Together with compliance and risk management solution Riliance and e-learning solution Socrates, this new law tech suite was the final component needed for the creation of Access Legal, finalised in July 2020. Another key law firm challenge the new division intends to support is the need for better business intelligence. Sawers says a fragmented tech experience makes it impossible to get a holistic view of data across a firm: “The quality of your employee, partner or client data might be best-ofbreed in isolation, but those solutions don’t easily marry up. Different providers also update at a different pace from one another, so it’s unlikely to be all of the same quality.”

He also stresses the importance of having a single, accessible system for users to access relevant data and all their solutions. Access Legal’s fix is Access Workspace, a single-sign on platform that hosts and connects all aspects of a law firm’s operations and improves the user experience: “We will be bringing together the recently acquired core CMS and PMS with Access Legal’s other legal-specific solutions but also our people management, finance solutions, payments technology and CRM software. Our goal is to make everything as low maintenance as possible,” Sawers explains.

Giving busy lawyers more time to work on the matters that mean most is still key to improving efficiency, he adds, saying this is part of the inherent value in having Access Legal’s various products and modules on Access Workspace.

“Lawyers and managers want to compare new business alongside financials or productivity and opportunity pipeline on a single screen and have those things talk to each other better. It’s all about being able to answer questions quicker and anticipate priorities,” he says.

But there’s no one-size-fits-all solution.
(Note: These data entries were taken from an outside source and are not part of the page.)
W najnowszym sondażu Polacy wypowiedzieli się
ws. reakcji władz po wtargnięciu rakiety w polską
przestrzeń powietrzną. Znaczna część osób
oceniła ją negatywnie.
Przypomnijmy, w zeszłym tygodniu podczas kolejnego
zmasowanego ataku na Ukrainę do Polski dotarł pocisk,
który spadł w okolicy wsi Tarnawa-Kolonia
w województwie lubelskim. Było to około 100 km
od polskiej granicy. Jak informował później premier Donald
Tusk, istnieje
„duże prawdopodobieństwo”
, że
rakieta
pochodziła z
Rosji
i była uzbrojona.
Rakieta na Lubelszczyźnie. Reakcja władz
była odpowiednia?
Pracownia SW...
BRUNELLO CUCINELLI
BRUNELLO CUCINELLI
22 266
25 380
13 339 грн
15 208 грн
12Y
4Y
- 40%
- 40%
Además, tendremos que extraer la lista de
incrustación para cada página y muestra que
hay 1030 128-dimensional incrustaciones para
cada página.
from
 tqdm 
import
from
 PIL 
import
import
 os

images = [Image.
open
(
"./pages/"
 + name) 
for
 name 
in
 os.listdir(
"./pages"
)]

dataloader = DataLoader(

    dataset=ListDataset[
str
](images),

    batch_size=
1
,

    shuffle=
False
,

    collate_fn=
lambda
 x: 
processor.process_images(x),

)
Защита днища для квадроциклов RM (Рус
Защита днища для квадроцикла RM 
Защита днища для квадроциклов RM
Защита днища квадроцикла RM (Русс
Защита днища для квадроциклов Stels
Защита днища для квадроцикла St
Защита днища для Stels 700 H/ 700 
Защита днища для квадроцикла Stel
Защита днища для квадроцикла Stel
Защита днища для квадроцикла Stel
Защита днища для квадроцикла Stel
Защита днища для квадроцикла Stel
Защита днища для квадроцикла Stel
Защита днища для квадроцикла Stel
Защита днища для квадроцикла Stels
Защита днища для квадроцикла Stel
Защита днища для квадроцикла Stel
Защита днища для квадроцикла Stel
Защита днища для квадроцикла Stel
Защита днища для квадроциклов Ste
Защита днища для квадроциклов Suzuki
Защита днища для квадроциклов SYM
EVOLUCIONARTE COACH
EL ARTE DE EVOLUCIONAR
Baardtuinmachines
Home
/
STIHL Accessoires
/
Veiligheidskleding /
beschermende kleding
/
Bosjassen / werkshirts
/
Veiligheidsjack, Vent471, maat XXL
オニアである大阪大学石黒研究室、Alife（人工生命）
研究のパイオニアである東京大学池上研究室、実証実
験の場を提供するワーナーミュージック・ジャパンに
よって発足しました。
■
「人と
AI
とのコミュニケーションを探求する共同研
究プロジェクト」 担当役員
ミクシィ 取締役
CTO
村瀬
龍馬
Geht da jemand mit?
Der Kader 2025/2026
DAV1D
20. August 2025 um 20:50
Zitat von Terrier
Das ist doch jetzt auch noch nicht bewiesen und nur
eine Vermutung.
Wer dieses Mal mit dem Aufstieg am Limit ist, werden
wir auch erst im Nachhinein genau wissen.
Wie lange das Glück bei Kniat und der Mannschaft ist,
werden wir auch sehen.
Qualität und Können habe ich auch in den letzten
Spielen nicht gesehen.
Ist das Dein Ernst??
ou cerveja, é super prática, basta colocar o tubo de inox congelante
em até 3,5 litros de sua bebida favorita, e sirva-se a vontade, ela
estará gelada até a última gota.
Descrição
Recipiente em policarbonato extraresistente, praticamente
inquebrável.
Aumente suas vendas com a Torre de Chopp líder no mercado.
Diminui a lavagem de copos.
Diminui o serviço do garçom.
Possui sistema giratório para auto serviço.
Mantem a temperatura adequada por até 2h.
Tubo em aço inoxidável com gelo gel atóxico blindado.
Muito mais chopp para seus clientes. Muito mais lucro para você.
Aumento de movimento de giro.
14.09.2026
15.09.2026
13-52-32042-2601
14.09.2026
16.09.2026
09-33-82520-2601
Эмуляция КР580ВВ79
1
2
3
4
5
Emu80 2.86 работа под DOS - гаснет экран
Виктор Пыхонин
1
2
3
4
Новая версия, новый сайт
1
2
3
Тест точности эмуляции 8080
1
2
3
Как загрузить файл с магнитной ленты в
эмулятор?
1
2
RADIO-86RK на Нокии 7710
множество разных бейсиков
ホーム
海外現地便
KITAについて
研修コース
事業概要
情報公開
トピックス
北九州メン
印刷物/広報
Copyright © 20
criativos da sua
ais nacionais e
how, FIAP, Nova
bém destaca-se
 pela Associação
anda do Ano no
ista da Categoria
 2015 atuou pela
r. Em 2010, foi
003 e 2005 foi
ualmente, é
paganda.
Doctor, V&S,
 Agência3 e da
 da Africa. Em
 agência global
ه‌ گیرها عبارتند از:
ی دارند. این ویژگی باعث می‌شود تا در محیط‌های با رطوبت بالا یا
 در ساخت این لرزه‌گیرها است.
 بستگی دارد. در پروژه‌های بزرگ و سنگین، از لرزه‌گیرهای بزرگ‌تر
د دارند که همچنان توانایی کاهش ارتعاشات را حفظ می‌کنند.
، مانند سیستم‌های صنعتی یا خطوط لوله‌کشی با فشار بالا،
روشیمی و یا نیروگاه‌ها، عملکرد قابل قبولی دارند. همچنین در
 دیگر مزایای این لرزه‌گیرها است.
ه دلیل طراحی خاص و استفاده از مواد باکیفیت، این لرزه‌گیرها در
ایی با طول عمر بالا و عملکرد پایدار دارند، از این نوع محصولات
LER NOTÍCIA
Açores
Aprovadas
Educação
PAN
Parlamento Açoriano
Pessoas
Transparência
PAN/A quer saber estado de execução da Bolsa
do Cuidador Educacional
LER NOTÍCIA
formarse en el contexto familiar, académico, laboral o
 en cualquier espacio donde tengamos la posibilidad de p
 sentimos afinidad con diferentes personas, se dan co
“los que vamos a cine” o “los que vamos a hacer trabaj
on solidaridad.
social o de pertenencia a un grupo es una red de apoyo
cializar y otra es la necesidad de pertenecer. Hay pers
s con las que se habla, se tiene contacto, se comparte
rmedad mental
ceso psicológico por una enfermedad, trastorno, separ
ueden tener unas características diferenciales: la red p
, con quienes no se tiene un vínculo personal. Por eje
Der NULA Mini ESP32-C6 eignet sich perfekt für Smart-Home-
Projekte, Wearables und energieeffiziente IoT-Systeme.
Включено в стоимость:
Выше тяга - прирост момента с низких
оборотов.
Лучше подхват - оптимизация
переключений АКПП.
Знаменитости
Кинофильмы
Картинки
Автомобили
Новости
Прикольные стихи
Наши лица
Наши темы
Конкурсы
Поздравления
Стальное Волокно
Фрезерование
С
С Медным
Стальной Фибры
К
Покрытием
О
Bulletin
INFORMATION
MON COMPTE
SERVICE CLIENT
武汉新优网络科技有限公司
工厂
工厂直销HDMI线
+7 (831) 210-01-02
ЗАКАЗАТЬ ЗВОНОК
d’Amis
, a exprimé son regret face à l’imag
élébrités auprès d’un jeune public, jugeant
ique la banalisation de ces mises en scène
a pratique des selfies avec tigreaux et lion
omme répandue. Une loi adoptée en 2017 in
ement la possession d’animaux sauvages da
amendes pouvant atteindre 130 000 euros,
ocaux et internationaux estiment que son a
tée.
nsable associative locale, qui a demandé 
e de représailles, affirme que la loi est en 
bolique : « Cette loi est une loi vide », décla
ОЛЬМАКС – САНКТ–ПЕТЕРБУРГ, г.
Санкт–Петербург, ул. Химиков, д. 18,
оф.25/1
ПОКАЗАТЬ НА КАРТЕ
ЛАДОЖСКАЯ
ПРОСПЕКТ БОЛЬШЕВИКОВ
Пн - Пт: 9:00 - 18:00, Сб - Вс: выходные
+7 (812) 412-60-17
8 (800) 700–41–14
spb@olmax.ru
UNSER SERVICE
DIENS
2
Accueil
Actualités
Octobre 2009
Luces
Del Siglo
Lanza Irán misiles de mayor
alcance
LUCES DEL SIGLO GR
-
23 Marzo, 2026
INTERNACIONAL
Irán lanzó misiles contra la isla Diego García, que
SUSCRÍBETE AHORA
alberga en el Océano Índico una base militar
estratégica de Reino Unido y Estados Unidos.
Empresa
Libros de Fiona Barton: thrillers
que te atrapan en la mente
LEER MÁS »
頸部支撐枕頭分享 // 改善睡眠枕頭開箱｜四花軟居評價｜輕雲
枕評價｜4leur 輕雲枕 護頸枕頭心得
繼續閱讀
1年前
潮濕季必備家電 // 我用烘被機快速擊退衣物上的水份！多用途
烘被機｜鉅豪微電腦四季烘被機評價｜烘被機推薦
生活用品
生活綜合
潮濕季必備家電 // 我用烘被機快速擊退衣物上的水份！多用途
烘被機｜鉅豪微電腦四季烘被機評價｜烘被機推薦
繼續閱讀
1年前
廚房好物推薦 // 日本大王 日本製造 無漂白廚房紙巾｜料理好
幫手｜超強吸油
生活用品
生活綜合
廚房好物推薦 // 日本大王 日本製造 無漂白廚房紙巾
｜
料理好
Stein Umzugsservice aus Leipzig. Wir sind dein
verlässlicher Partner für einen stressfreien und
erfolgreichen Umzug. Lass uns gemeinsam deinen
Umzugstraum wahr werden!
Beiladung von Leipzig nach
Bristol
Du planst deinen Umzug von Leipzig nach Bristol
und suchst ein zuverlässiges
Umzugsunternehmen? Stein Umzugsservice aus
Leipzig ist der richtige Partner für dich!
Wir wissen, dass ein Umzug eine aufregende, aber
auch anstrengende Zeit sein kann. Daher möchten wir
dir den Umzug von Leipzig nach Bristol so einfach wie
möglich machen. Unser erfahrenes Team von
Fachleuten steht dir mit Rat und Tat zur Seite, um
The business now serves firms of all sizes, and its modular approach makes it flexible to fit a firm’s current stage and strategy: “As your firm grows, and when the time is right, you can simply switch on the solutions you need.”

The same is true of hosting. The acquisitions of Eclipse and DPS, Sawers says, were crucial because the two solutions – the latter primarily cloud-based – complement one another. While on-premises solutions are still needed, Sawers sees increasing enthusiasm for cloud among law firms – a view echoed in Briefing’s Frontiers Legal IT landscapes 2021 research, which found 72% of firms now think their PMS will be in the cloud by 2024 (in 2020 it was 48%).

As remote working becomes embedded, Sawers believes cloud will become “magnetically compelling” for firms: “The Covid-19 pandemic has been a wake-up call around the need for flexibility and well-maintained cybersecurity. With many suppliers developing software updates primarily for cloud, that momentum will continue to build.”

Future focus

Sawers expects more solutions to join the Access Group soon. It also plans to develop its core offerings and, given client feedback that technology providers have often failed to communicate around functionality and development plans transparently, he says this is a high priority. The roadmap will be communicated through digital showcase events like Access All Areas, held earlier in 2021, and will continue to take on feedback through its customer advisory group, Access Legal Minds.

Ultimately, Access Legal’s “modest ambition”, Sawers says, is to transform the legal sector’s efficiency and experience of technology – albeit while respecting the specific needs of law firms. “The stars have finally aligned: the technology has caught up, we have the core solutions in place and the willingness to adopt cloud is there – we’re all quite excited about what’s possible.”